■ **INPUT DATA**:
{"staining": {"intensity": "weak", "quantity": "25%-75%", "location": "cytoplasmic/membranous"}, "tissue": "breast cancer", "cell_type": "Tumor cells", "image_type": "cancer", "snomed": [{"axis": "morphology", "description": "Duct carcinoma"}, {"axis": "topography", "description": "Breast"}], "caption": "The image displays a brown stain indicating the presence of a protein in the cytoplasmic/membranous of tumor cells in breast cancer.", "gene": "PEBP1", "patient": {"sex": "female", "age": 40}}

...

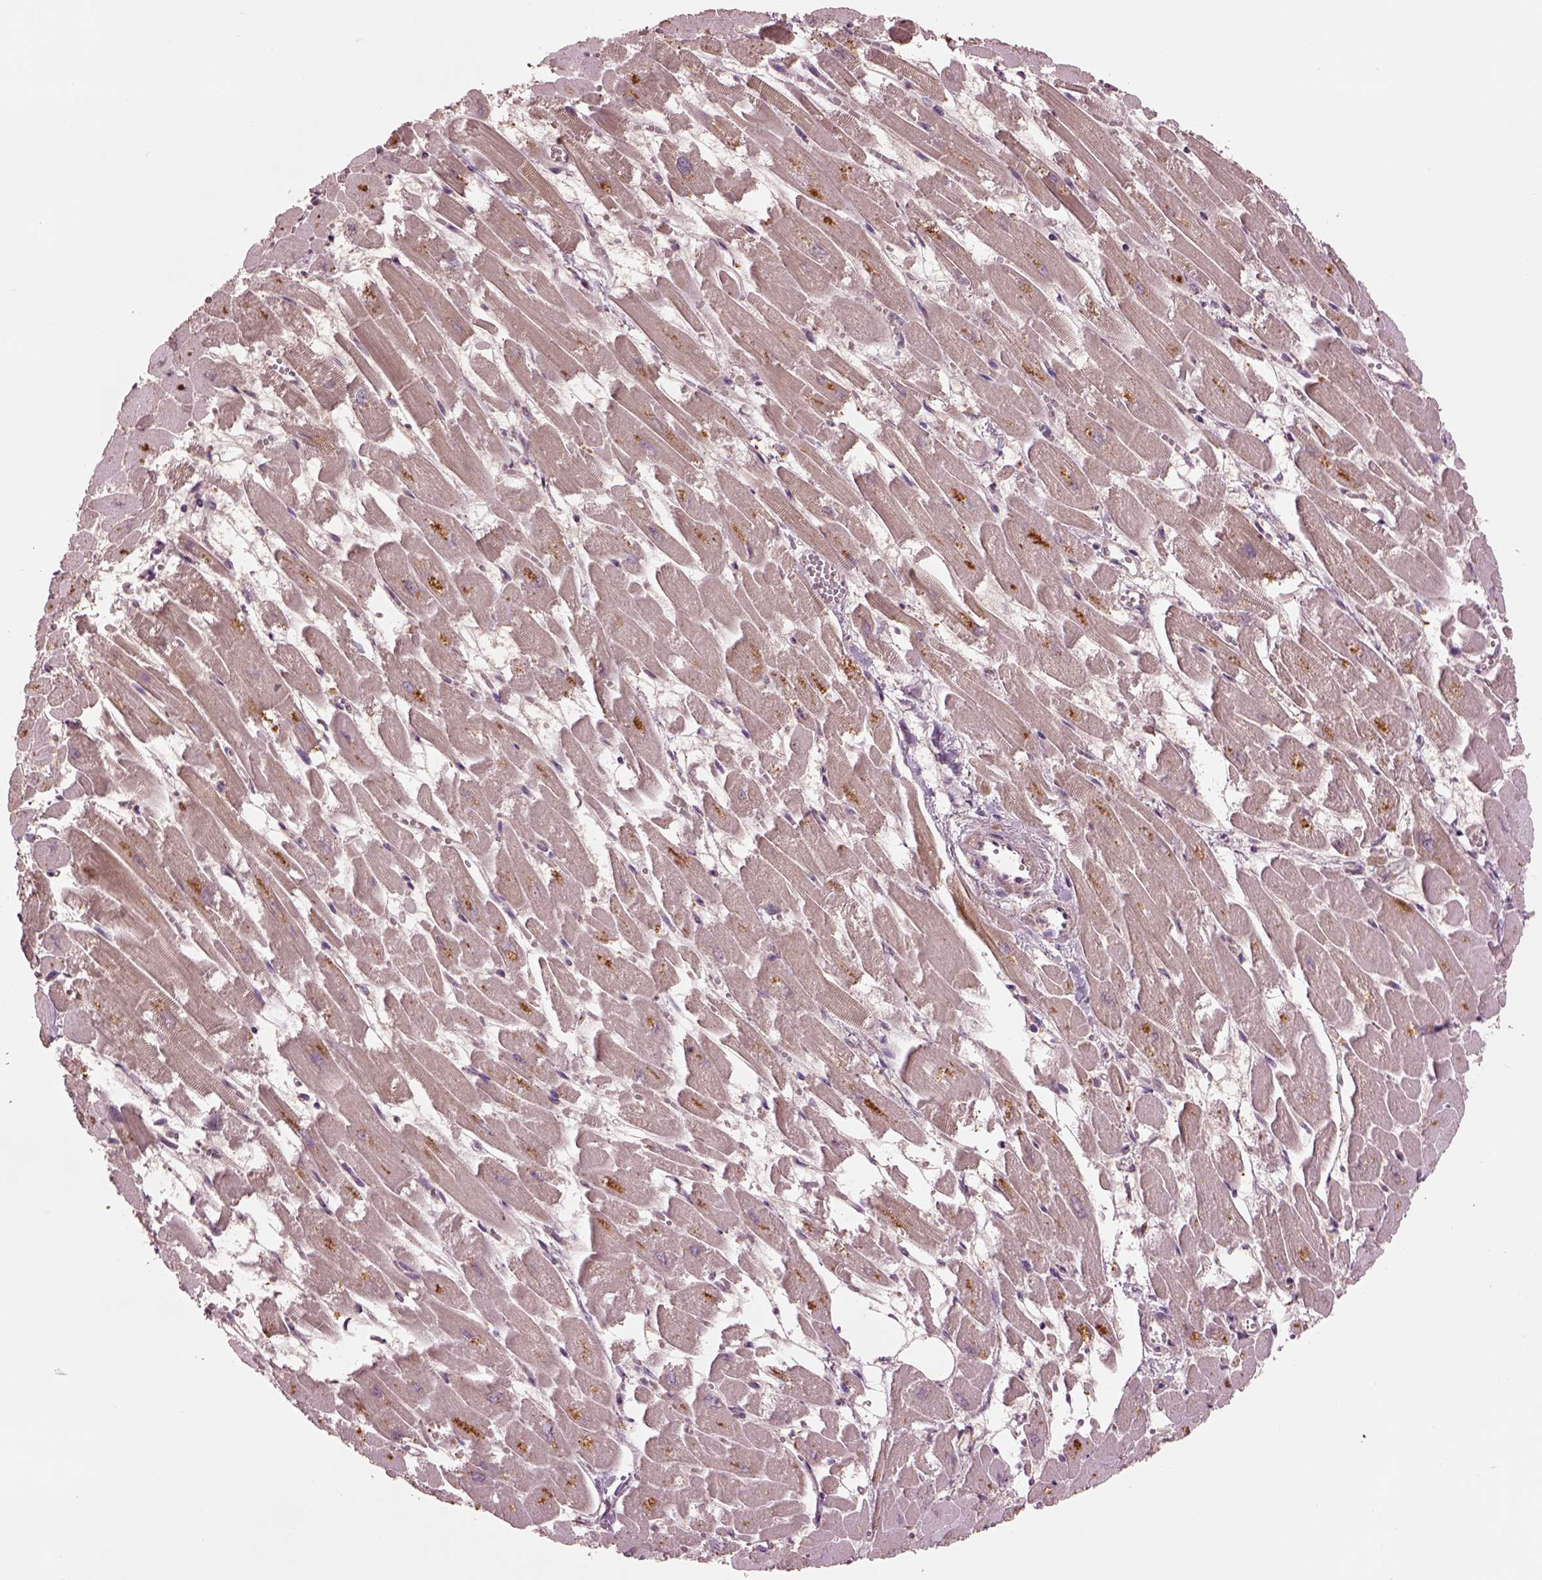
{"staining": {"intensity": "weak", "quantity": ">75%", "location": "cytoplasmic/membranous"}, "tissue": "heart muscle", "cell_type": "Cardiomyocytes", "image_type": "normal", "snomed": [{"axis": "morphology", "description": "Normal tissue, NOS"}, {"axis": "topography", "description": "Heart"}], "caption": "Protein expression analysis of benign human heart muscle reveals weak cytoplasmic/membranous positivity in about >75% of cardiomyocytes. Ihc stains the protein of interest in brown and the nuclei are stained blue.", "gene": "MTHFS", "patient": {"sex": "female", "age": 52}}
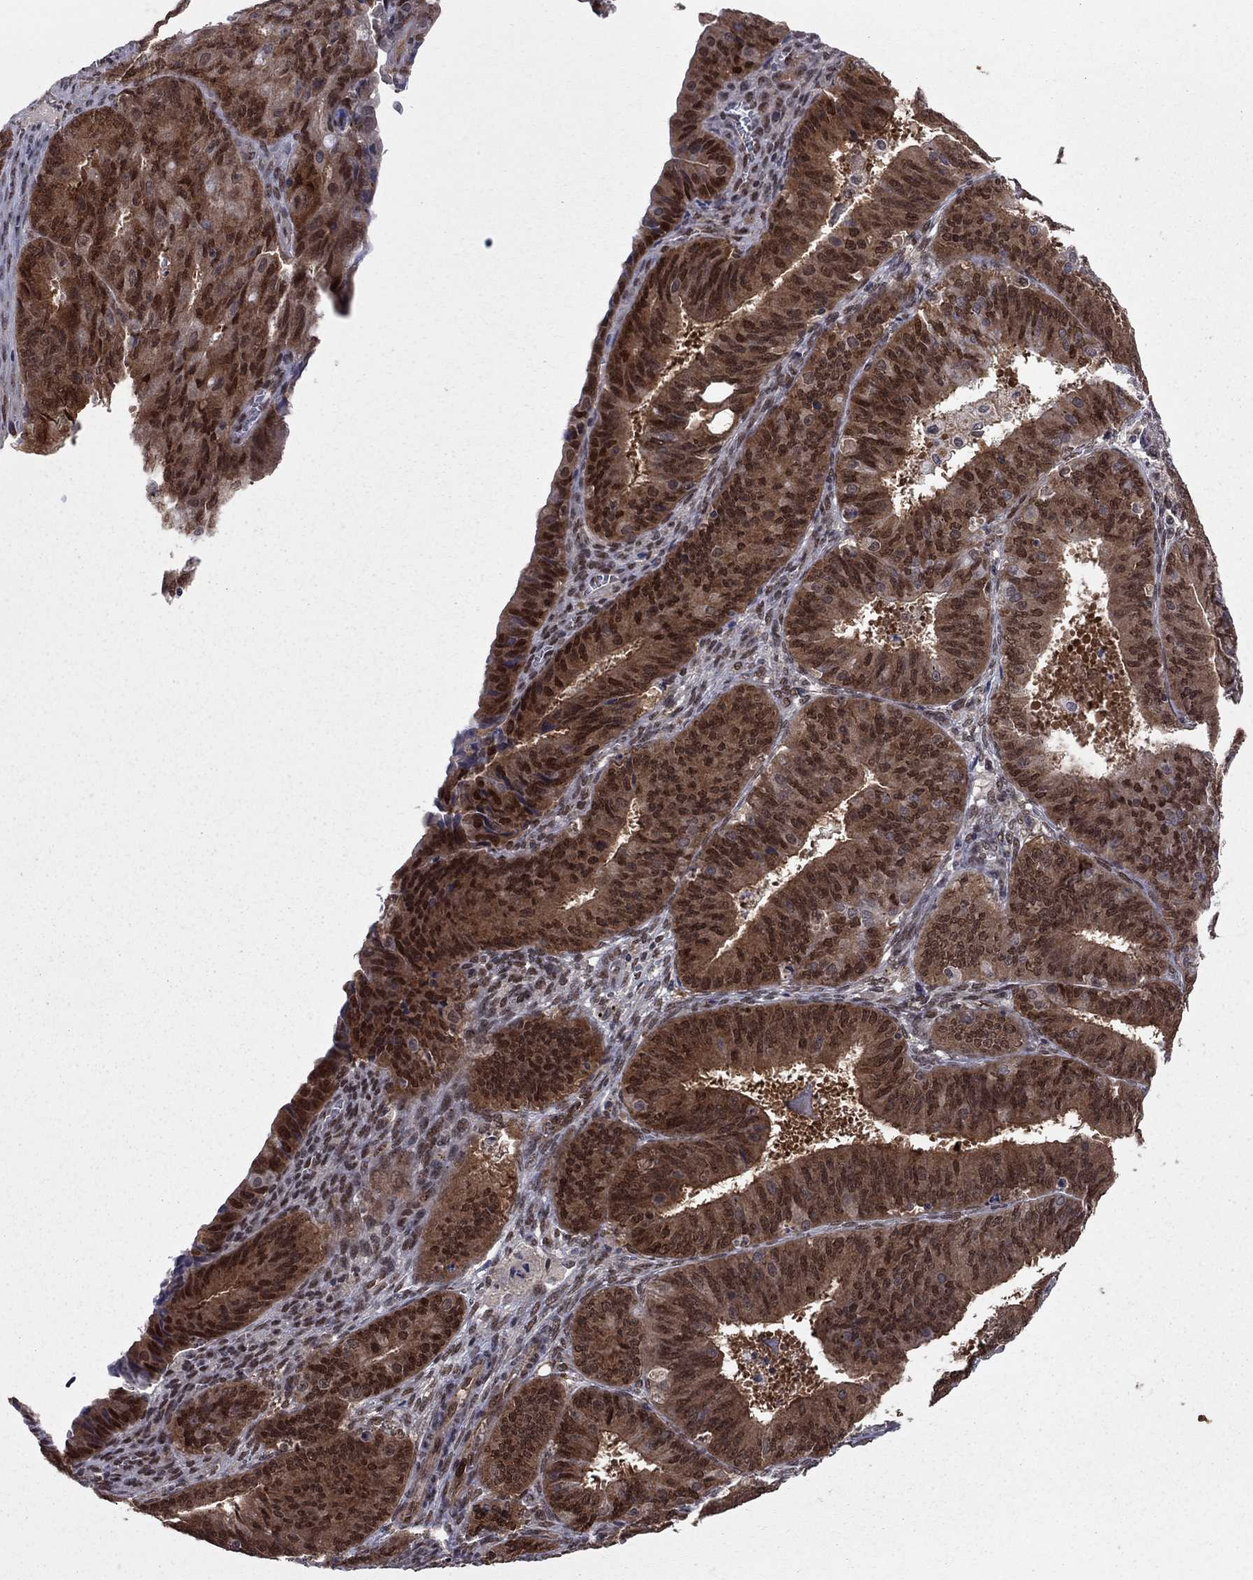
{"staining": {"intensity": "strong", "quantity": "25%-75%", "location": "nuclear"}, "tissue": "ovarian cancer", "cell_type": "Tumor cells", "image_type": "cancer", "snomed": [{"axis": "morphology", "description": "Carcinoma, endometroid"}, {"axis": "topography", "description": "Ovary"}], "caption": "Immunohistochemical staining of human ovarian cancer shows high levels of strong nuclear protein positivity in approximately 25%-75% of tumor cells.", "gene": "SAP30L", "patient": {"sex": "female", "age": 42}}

■ **EXERCISE OBJECTIVE**: From the material above, give again exactly the lines from the one that contains "expression analysis of" through the one that contains "staining of human", and leave out the pictures.

■ **EXERCISE ANSWER**:
{"staining": {"intensity": "weak", "quantity": ">75%", "location": "cytoplasmic/membranous"}, "tissue": "heart muscle", "cell_type": "Cardiomyocytes", "image_type": "normal", "snomed": [{"axis": "morphology", "description": "Normal tissue, NOS"}, {"axis": "topography", "description": "Heart"}], "caption": "Protein expression analysis of benign human heart muscle reveals weak cytoplasmic/membranous positivity in about >75% of cardiomyocytes. Ihc stains the protein of interest in brown and the nuclei are stained blue.", "gene": "MTHFS", "patient": {"sex": "female", "age": 52}}
{"staining": {"intensity": "strong", "quantity": "25%-75%", "location": "nuclear"}, "tissue": "ovarian cancer", "cell_type": "Tumor cells", "image_type": "cancer", "snomed": [{"axis": "morphology", "description": "Carcinoma, endometroid"}, {"axis": "topography", "description": "Ovary"}], "caption": "Immunohistochemical staining of human ovarian cancer shows high levels of strong nuclear protein positivity in approximately 25%-75% of tumor cells.", "gene": "SAP30L", "patient": {"sex": "female", "age": 42}}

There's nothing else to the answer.